Page-level text extractions:
=== Begin Enclosure ===

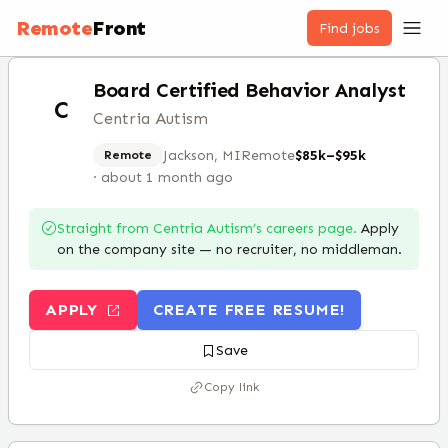
Remote
Front
Find jobs
Board Certified Behavior Analyst
C
Centria Autism
Jackson, MI
Remote
$85k–$95k
Remote
·
about 1 month ago
Straight from
Centria Autism
’s careers page.
Apply
on the company site — no recruiter, no middleman.
APPLY
CREATE FREE RESUME!
Save
Copy link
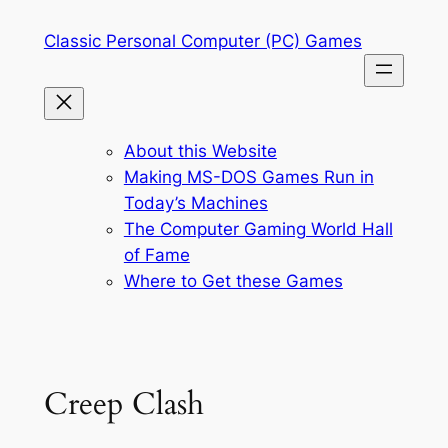
Skip
Classic Personal Computer (PC) Games
to
content
About this Website
Making MS-DOS Games Run in
Today’s Machines
The Computer Gaming World Hall
of Fame
Where to Get these Games
Creep Clash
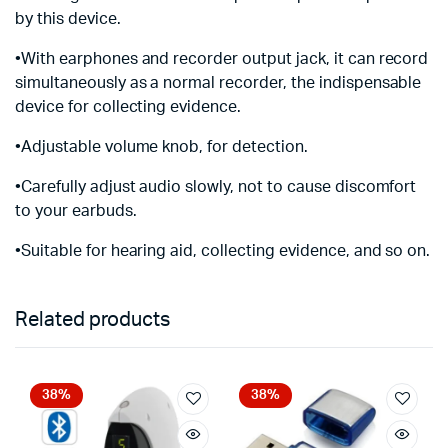
by this device.
•With earphones and recorder output jack, it can record
simultaneously as a normal recorder, the indispensable
device for collecting evidence.
•Adjustable volume knob, for detection.
•Carefully adjust audio slowly, not to cause discomfort
to your earbuds.
•Suitable for hearing aid, collecting evidence, and so on.
Related products
38%
38%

=== End Enclosure ===

In the text of every row above, substitute "Hybrid" for each "Remote" and keep all other text as it is. Leave the pictures out of your answer.

Hybrid
Front
Find jobs
Board Certified Behavior Analyst
C
Centria Autism
Jackson, MI
Hybrid
$85k–$95k
Hybrid
·
about 1 month ago
Straight from
Centria Autism
’s careers page.
Apply
on the company site — no recruiter, no middleman.
APPLY
CREATE FREE RESUME!
Save
Copy link
Skip
Classic Personal Computer (PC) Games
to
content
About this Website
Making MS-DOS Games Run in
Today’s Machines
The Computer Gaming World Hall
of Fame
Where to Get these Games
Creep Clash
by this device.
•With earphones and recorder output jack, it can record
simultaneously as a normal recorder, the indispensable
device for collecting evidence.
•Adjustable volume knob, for detection.
•Carefully adjust audio slowly, not to cause discomfort
to your earbuds.
•Suitable for hearing aid, collecting evidence, and so on.
Related products
38%
38%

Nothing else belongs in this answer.